▶ Task item: Tally the lines in the data below in which the word "GGUFModelInfo" occurs, then give only the total.

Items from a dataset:
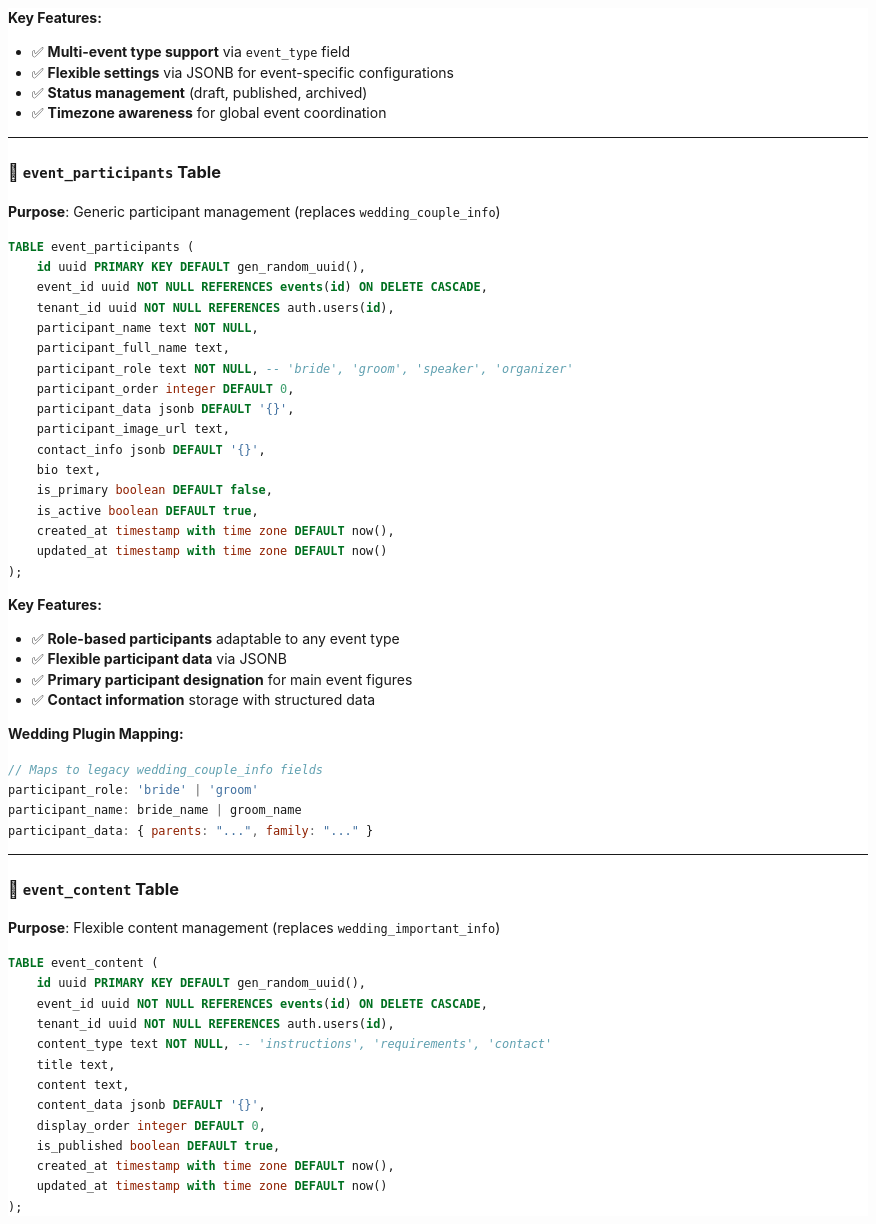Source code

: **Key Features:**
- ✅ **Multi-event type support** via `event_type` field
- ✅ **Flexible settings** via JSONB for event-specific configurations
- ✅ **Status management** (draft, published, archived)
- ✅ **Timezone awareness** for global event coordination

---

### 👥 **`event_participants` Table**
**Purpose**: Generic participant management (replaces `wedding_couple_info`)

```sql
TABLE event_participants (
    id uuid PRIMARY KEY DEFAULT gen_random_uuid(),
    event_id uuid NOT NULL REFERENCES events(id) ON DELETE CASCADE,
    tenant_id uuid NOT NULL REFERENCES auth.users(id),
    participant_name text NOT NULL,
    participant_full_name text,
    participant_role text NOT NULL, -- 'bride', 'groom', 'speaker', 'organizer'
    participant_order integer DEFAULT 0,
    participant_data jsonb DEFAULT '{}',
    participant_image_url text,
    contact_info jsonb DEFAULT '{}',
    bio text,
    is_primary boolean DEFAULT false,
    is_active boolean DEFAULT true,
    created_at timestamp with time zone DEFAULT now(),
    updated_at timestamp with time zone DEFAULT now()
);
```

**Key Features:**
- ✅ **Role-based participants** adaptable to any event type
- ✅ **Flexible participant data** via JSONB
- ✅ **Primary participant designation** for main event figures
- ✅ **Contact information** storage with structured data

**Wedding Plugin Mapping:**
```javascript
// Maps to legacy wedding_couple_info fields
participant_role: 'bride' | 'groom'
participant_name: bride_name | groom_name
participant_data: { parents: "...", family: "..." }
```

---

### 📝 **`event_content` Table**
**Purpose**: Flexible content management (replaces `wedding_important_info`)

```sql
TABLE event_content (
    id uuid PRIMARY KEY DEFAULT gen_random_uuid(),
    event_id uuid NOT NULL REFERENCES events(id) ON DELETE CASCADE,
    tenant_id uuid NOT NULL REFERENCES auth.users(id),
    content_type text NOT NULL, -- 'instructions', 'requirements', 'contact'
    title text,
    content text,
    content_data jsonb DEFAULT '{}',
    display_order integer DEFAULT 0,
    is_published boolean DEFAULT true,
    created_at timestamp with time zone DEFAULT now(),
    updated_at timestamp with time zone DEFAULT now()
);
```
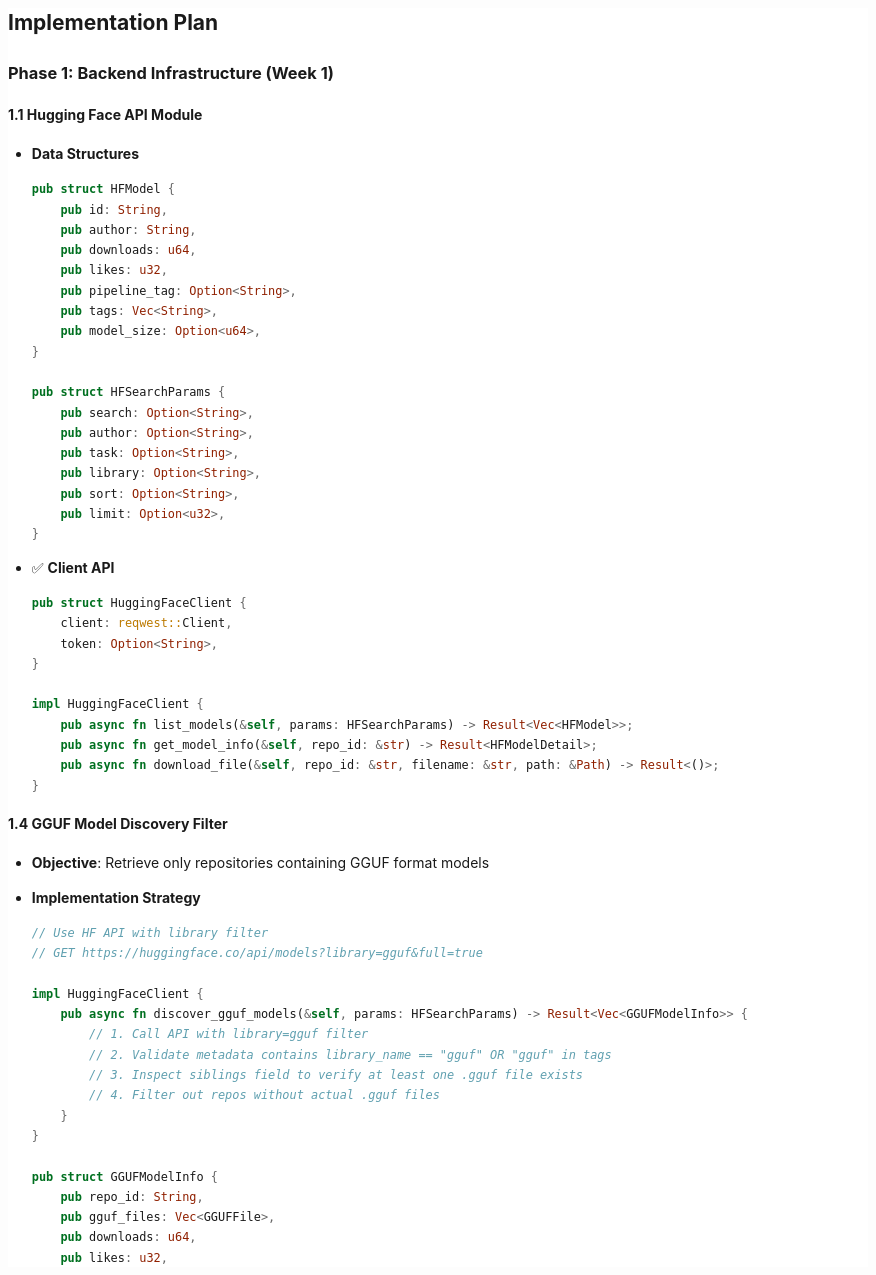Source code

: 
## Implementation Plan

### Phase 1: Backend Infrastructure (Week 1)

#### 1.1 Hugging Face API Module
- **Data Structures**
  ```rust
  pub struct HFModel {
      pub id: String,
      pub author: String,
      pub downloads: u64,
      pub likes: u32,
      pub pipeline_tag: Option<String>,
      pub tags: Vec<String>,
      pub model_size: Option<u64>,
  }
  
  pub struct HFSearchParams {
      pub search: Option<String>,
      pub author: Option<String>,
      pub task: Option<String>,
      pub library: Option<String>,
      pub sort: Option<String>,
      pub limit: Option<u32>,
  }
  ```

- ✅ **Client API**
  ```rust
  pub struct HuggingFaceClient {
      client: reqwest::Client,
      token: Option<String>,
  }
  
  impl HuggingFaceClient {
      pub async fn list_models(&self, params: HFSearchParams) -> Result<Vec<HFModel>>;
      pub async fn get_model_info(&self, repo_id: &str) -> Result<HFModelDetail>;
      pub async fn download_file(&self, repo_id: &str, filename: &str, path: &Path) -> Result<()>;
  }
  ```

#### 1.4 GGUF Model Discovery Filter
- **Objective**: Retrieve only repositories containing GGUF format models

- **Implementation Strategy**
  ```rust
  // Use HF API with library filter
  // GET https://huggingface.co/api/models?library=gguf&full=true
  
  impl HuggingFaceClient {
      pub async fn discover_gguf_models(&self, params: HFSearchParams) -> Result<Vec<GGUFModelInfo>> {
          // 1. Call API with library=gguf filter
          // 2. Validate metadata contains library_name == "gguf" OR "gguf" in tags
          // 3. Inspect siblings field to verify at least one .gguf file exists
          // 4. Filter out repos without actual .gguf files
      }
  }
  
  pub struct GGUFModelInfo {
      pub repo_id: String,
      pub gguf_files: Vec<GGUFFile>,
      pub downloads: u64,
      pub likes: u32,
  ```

▶ Response for this exercise: 2